■ Exercise task
Copy out every line of the material below word for word, leaving out the pictures.

■ Data supplied
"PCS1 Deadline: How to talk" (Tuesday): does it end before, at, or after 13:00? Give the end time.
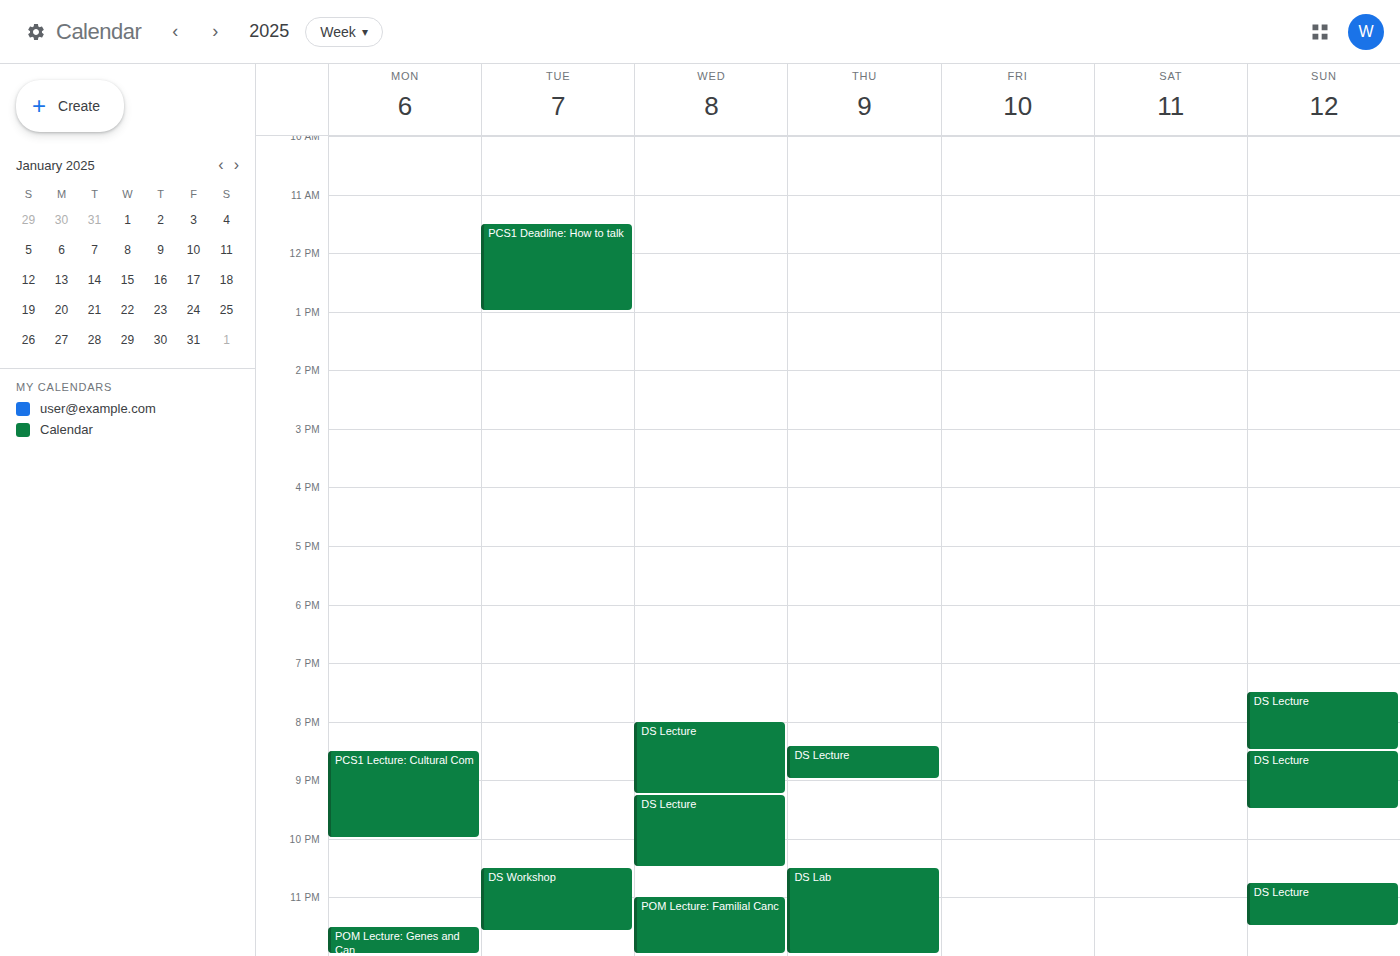
13:00 -- exactly at 13:00, on the 13:00 line.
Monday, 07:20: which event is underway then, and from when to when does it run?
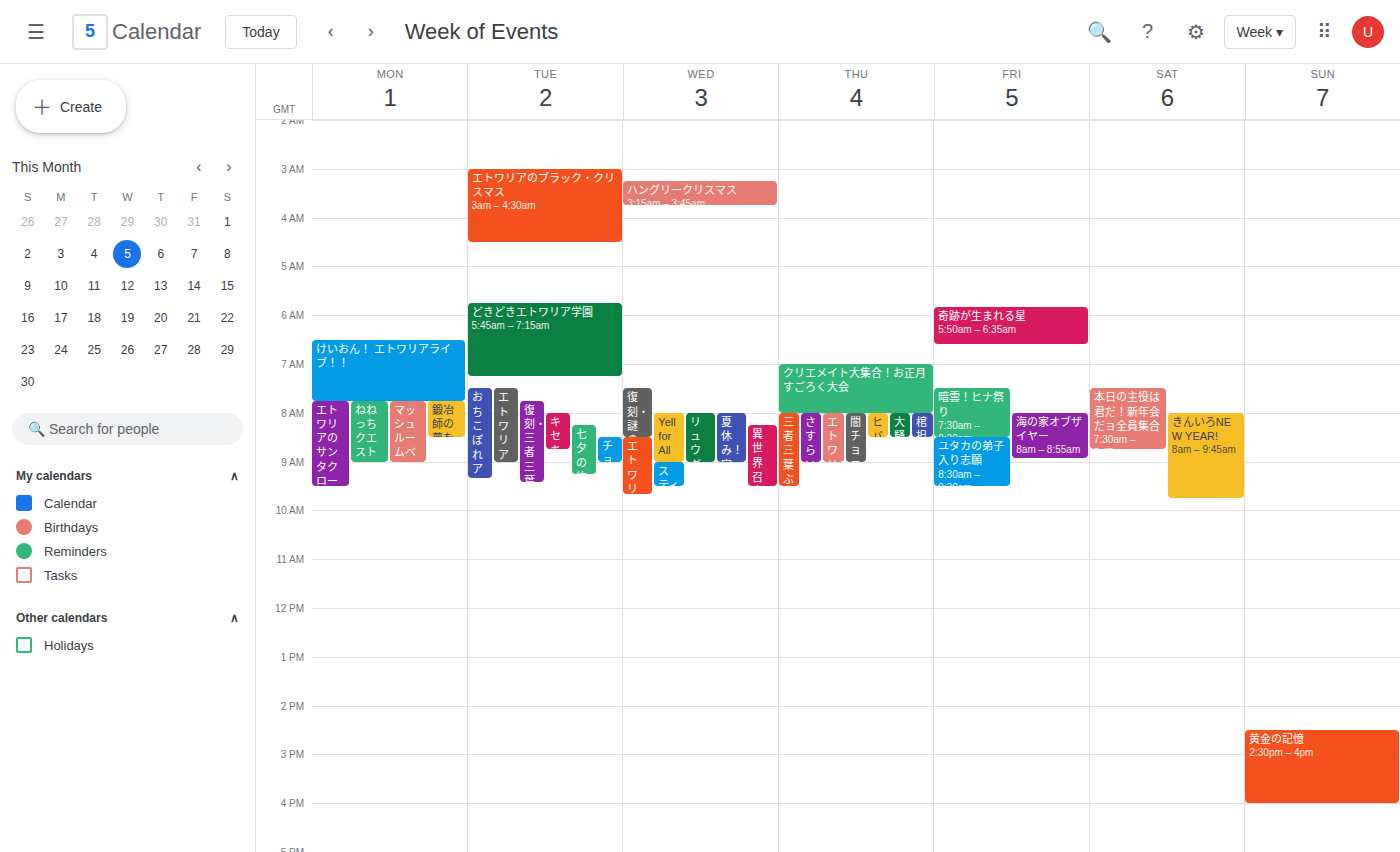
"けいおん！ エトワリアライブ！！", 06:30 to 07:45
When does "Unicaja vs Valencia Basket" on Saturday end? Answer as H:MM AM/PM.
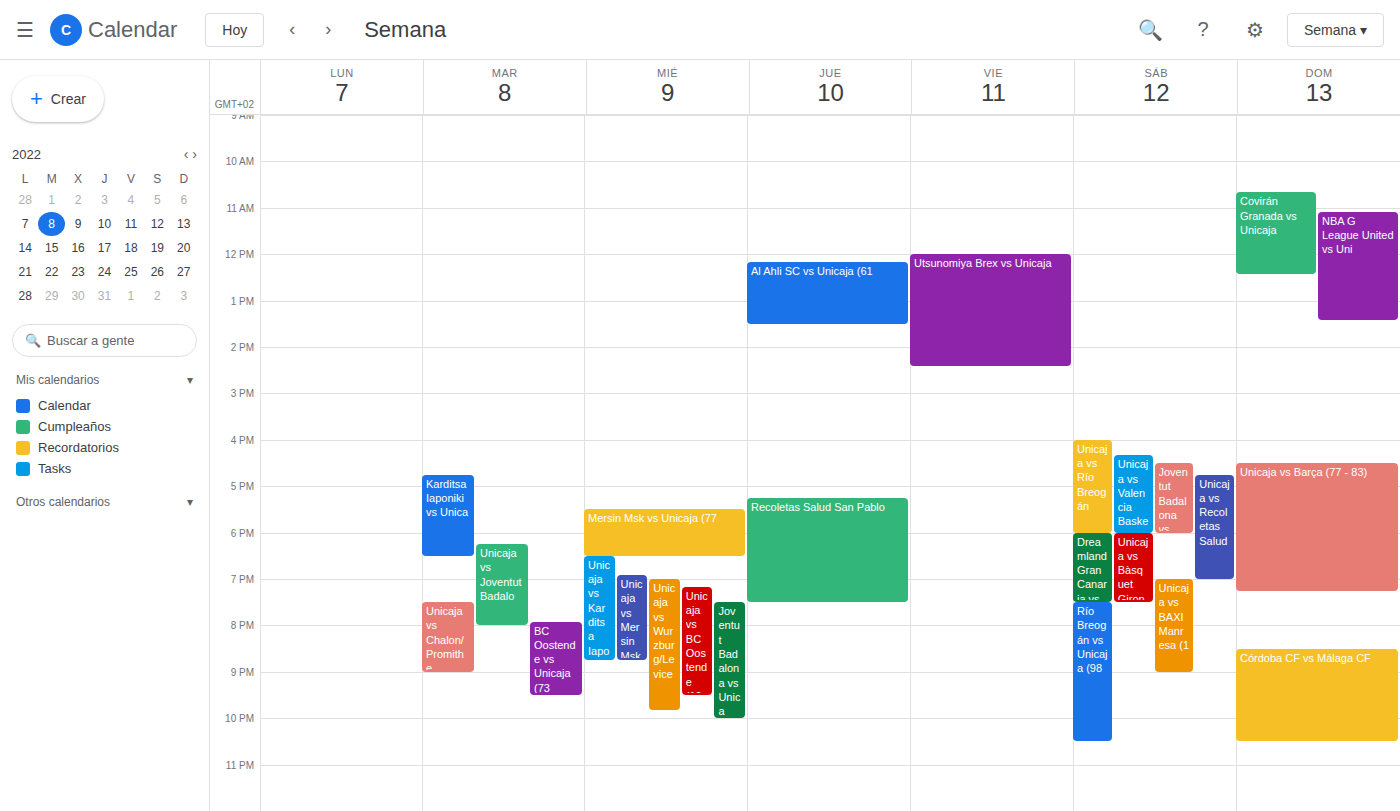
6:00 PM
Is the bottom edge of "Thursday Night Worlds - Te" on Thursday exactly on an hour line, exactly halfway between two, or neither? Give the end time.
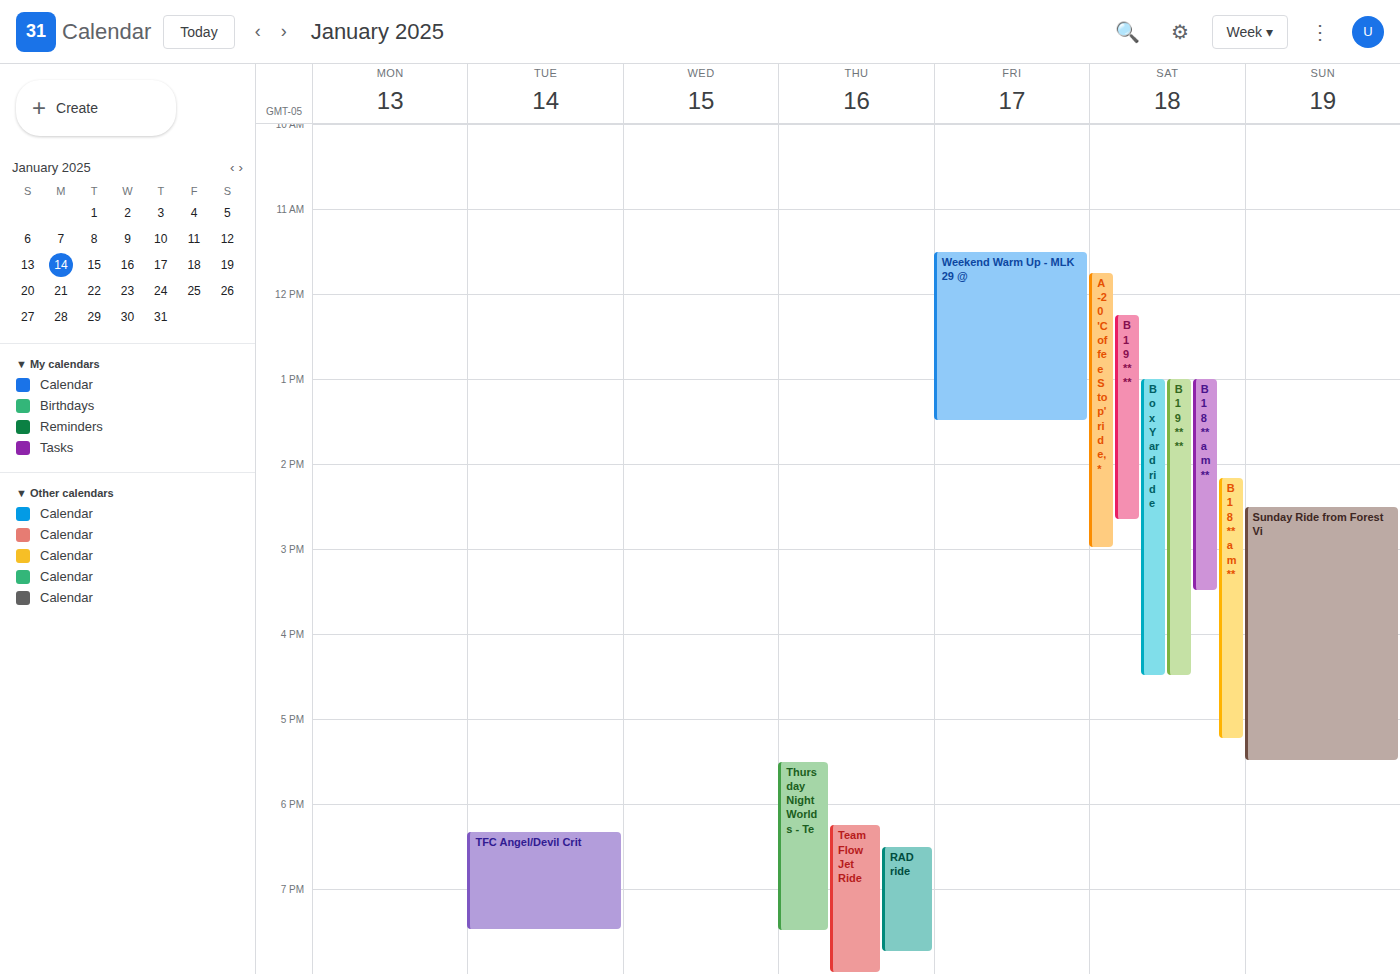
19:30 -- halfway between the 19:00 and 20:00 lines.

■ Result for this task
"PCS1 Deadline: How to talk" (Tuesday): does it end before, at, or after 13:00? Give the end time.
13:00 -- exactly at 13:00, on the 13:00 line.
Monday, 07:20: which event is underway then, and from when to when does it run?
"けいおん！ エトワリアライブ！！", 06:30 to 07:45
When does "Unicaja vs Valencia Basket" on Saturday end? Answer as H:MM AM/PM.
6:00 PM
Is the bottom edge of "Thursday Night Worlds - Te" on Thursday exactly on an hour line, exactly halfway between two, or neither? Give the end time.
19:30 -- halfway between the 19:00 and 20:00 lines.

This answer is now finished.